## [Given text]
-------------------------

Though the Remington trigger can be adjusted, you end up with a trigger that still doesn't match the Savage because Remington has taken to putting heavier trigger springs in their guns which makes any meaningful kind of adjustment useless. The only way to get any kind of real adjustments is to replace the trigger spring and remove the sear and hone it down some and to me that is a modification, not a adjustment. Not to mention you just threw your warranty out the window. Yes I know about the X-Mark Pro triggers Remington is using now but they are sealed and Remington states only adjustable by their designated gunsmith. If you have a older Remington and want to try it yourself.........
http://www.quarterbore.com/library/arti ... igger.html

Take note of the Postscript.

BTW, Rifle Basix has a drop in replacement for the Stevens model 200 for $69. Adjustable from 1-3 pounds. http://www.eabco.com/Savage-Triggers.html


----------



## Horsager (Aug 31, 2006)

I don't like the accutrigger because to me it's very similar to a two-stage trigger. You pull on the skinny part until it meets the wide part (might as well call that what it is, 1/2" of creep) and then pull some more and the trigger goes off. A well tuned Rem, Win, Tikka, Sako, Kimber, Vanguard are heads and shoulders above an accutrigger. Learning to tune any of the listed factory triggers is at most a couple hours of tinkering.


----------



## Gohon (Feb 14, 2005)

Aw come on now, it's not that drastic. A 1/4" maybe but just the weight of your finger alone depresses it. After a few pulls of the trigger it becomes natural for the shooter. Yes the Rem, Win, Tikka, Sako, Kimber, Vanguard and a Savage are heads and shoulders above, well maybe not heads and shoulders but better than the accutrigger but as you said they must be tuned. The operative word there is tuned, not adjusted. The new Remington triggers have all the internal parts finely polished and smoothed out which makes for a very good trigger, but you still have that god awful trigger spring Remington is now using and must be replaced to complete the job. Savage set the stage for user friendly rifle triggers for the average shooter and Remington has seen the light and followed suit, but they still haven't managed to get all the way there yet. I'm not sure I would advise someone to tinker with a trigger unless they have at least a basic knowledge of what they are doing. A oops in that department means a future accident at worst and buying new parts at best. Point I was making to the poster is, as is from the factory the X-Mark Pro trigger still does not match up to the Accutrigger.

-------------------------

## [Data section]

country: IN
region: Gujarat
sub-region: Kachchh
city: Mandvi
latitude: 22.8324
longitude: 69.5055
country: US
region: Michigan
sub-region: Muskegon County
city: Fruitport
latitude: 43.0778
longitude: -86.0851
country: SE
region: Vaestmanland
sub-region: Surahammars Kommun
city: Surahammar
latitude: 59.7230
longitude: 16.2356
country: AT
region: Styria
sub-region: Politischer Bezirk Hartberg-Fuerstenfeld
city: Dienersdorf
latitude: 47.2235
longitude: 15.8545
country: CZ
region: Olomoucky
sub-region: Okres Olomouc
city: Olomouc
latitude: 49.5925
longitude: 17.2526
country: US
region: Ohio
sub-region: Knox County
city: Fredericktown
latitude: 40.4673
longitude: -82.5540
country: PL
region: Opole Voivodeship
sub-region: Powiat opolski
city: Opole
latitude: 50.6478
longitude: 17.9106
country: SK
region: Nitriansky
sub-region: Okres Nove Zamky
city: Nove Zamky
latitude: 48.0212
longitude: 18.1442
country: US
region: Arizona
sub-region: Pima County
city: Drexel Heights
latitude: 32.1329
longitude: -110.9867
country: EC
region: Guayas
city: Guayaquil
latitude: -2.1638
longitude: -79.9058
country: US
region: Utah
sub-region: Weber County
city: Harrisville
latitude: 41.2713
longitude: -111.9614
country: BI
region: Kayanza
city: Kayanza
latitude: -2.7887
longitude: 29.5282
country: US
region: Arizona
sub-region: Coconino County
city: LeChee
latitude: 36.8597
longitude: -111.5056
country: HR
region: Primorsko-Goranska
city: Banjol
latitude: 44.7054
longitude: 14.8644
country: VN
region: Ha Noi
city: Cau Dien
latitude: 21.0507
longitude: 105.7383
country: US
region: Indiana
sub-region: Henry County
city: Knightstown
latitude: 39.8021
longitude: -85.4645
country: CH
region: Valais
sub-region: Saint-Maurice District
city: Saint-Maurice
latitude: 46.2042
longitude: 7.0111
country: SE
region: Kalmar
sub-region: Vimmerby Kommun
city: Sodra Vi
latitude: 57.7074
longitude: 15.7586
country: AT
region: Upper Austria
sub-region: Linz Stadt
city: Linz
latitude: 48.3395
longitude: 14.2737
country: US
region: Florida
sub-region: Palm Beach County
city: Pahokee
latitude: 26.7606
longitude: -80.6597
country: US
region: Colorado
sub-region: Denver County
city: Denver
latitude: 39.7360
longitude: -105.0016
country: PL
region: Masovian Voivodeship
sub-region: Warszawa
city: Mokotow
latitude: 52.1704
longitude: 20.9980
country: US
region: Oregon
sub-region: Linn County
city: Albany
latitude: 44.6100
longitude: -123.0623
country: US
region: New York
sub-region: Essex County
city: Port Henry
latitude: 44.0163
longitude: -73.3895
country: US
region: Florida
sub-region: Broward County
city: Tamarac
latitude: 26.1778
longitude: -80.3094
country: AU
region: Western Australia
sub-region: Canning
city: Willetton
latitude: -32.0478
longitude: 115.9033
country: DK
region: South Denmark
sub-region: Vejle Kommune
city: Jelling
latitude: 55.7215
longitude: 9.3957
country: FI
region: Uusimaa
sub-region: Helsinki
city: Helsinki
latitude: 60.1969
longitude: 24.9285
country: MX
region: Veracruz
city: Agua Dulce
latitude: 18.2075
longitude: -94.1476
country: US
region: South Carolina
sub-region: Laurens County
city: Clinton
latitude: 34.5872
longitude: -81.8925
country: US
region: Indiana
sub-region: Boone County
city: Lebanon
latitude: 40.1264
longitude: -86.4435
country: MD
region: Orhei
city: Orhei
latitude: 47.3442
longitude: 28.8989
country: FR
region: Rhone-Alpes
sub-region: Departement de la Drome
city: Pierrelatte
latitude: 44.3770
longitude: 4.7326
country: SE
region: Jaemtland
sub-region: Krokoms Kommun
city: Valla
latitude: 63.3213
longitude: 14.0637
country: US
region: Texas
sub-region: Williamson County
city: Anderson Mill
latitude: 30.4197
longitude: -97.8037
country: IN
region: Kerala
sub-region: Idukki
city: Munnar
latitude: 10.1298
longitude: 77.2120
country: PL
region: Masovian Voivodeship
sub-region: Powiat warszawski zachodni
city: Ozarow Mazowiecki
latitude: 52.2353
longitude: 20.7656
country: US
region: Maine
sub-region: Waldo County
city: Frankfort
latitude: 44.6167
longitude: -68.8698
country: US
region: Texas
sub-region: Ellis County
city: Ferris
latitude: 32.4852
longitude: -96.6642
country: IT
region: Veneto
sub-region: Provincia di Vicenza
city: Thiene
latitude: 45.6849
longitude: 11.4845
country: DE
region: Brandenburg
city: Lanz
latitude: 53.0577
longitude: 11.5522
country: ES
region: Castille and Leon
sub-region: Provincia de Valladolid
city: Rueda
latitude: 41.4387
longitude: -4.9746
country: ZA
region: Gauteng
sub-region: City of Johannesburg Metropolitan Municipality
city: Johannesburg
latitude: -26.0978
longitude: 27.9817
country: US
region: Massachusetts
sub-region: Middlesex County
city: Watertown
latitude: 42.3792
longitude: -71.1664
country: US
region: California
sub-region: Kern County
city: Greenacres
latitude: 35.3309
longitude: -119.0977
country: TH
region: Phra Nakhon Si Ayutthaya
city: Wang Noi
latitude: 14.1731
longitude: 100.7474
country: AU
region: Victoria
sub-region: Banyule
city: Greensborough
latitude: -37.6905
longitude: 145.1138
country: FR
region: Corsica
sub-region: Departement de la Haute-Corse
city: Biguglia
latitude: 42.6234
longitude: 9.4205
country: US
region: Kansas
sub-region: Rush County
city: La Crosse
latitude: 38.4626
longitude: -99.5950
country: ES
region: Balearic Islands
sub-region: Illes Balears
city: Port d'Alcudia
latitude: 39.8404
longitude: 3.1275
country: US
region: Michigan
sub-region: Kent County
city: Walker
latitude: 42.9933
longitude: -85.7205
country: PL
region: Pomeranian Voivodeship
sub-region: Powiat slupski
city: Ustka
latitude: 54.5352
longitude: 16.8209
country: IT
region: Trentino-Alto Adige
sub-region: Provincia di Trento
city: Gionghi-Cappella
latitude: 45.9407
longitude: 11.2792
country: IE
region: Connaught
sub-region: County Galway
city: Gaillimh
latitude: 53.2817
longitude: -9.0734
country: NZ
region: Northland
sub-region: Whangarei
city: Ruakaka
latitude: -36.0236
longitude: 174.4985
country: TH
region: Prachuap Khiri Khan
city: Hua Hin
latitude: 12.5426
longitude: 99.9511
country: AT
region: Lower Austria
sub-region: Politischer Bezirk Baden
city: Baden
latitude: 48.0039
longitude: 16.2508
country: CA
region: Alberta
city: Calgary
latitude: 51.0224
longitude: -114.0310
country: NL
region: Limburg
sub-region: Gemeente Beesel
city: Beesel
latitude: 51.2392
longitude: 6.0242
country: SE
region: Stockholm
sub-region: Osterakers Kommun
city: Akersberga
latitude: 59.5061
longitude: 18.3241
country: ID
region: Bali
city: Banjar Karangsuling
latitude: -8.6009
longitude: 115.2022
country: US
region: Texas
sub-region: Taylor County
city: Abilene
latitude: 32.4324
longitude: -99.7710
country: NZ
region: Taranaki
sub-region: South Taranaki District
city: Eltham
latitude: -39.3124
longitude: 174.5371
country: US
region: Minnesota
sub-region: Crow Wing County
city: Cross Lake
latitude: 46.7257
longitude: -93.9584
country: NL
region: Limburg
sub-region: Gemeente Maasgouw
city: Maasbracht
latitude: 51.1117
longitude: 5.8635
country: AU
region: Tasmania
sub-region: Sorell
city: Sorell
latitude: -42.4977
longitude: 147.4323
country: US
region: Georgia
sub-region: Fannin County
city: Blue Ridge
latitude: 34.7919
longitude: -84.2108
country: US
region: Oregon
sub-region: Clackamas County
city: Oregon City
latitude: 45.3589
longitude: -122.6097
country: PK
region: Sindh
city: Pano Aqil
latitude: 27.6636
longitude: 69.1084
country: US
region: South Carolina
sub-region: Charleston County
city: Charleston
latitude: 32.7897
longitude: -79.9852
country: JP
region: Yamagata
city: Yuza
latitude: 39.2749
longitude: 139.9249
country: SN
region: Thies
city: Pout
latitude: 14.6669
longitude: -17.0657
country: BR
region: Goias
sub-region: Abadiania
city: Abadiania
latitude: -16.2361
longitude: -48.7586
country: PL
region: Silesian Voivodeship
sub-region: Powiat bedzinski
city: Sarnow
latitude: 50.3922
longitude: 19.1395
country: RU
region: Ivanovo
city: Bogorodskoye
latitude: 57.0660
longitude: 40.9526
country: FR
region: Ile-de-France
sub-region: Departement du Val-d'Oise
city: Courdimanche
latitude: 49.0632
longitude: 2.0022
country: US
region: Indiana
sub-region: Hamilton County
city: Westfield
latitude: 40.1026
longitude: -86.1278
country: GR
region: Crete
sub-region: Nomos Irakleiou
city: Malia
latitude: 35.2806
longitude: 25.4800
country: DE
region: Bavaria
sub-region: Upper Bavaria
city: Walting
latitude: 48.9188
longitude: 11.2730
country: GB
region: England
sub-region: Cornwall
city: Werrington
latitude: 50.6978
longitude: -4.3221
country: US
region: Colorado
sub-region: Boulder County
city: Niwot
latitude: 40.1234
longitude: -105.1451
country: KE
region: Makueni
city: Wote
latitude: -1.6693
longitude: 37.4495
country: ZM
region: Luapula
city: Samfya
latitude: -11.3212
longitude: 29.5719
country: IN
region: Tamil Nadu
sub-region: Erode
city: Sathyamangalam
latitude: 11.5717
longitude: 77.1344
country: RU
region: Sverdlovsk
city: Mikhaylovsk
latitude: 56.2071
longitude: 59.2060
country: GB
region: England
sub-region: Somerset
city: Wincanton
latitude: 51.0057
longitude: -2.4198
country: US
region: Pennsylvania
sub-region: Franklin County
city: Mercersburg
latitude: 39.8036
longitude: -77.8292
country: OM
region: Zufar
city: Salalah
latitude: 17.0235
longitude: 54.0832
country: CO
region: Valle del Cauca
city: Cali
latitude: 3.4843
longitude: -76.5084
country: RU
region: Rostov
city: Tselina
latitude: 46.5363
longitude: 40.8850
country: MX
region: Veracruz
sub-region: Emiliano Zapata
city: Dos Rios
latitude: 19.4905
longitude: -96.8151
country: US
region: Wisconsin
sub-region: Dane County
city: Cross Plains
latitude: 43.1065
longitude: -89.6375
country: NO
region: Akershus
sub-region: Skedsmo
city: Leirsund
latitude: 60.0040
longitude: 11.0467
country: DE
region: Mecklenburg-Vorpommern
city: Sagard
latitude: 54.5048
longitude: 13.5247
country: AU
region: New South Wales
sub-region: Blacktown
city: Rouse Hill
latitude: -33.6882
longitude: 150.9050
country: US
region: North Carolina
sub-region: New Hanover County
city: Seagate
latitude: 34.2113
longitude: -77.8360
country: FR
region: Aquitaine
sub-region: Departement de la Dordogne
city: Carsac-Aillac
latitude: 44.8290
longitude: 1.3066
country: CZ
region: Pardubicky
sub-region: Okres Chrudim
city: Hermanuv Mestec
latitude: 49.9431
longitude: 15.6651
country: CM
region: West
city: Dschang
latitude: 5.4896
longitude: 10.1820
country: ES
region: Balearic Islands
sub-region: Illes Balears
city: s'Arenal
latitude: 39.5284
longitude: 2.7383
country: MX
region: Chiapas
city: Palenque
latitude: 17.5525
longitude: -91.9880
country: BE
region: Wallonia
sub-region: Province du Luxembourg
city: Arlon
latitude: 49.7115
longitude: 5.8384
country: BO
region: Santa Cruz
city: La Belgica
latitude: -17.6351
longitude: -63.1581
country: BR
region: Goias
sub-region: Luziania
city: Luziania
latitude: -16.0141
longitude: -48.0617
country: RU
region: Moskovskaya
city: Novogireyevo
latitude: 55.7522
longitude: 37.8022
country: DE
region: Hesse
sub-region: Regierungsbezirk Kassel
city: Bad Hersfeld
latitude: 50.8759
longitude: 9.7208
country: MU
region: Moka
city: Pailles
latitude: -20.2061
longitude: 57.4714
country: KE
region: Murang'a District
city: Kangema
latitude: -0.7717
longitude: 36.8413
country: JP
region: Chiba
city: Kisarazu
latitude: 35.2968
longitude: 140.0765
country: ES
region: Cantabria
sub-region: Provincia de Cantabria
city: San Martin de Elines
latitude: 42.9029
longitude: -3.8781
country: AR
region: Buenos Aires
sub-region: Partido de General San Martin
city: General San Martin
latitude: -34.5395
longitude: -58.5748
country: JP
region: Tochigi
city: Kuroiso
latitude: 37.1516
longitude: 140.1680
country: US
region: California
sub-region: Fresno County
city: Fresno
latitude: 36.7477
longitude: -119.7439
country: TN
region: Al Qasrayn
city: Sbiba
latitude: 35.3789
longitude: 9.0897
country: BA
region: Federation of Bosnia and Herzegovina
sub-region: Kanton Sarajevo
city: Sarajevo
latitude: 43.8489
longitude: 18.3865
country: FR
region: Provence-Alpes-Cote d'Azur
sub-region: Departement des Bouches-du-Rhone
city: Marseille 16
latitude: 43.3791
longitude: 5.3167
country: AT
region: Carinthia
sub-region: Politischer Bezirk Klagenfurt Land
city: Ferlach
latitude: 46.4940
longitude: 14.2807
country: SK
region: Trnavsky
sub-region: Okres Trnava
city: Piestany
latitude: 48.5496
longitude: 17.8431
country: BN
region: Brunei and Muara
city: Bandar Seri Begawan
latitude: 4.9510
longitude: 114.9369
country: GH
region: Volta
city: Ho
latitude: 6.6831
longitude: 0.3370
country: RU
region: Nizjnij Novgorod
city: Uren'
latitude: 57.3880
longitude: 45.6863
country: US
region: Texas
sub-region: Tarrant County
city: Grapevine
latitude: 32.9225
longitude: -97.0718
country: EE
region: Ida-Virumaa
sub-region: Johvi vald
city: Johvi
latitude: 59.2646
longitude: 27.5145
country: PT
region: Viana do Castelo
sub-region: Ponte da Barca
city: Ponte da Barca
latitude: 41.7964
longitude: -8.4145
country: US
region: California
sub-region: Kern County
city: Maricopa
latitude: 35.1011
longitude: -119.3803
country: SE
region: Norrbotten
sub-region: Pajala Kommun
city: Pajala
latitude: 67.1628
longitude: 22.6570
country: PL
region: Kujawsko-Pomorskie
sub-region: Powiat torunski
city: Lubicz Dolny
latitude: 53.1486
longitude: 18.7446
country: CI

-------------------------

## [Problems]
**a.** Translate this sentence from the rifle trigger discussion into Spanish: "After a few pulls of the trigger it becomes natural for the shooter."
**b.** Sum up the rifle trigger discussion in two sentences.
**c.** In the rifle trigger discussion, how much does the Rifle Basix drop-in replacement for the Stevens model 200 cost?

## [Solutions to the tasks]
**a.** Tras apretar el gatillo unas cuantas veces, se vuelve natural para el tirador.

**b.** One poster argues that Remington's heavier trigger springs make real adjustment impossible without modifying the trigger and voiding the warranty, and that the factory X-Mark Pro trigger still does not match Savage's Accutrigger. Another poster dislikes the Accutrigger's creep and prefers well-tuned triggers from makers like Remington, Winchester, and Tikka, to which the reply is that those must be tuned rather than adjusted, and only by someone with at least basic knowledge.

**c.** $69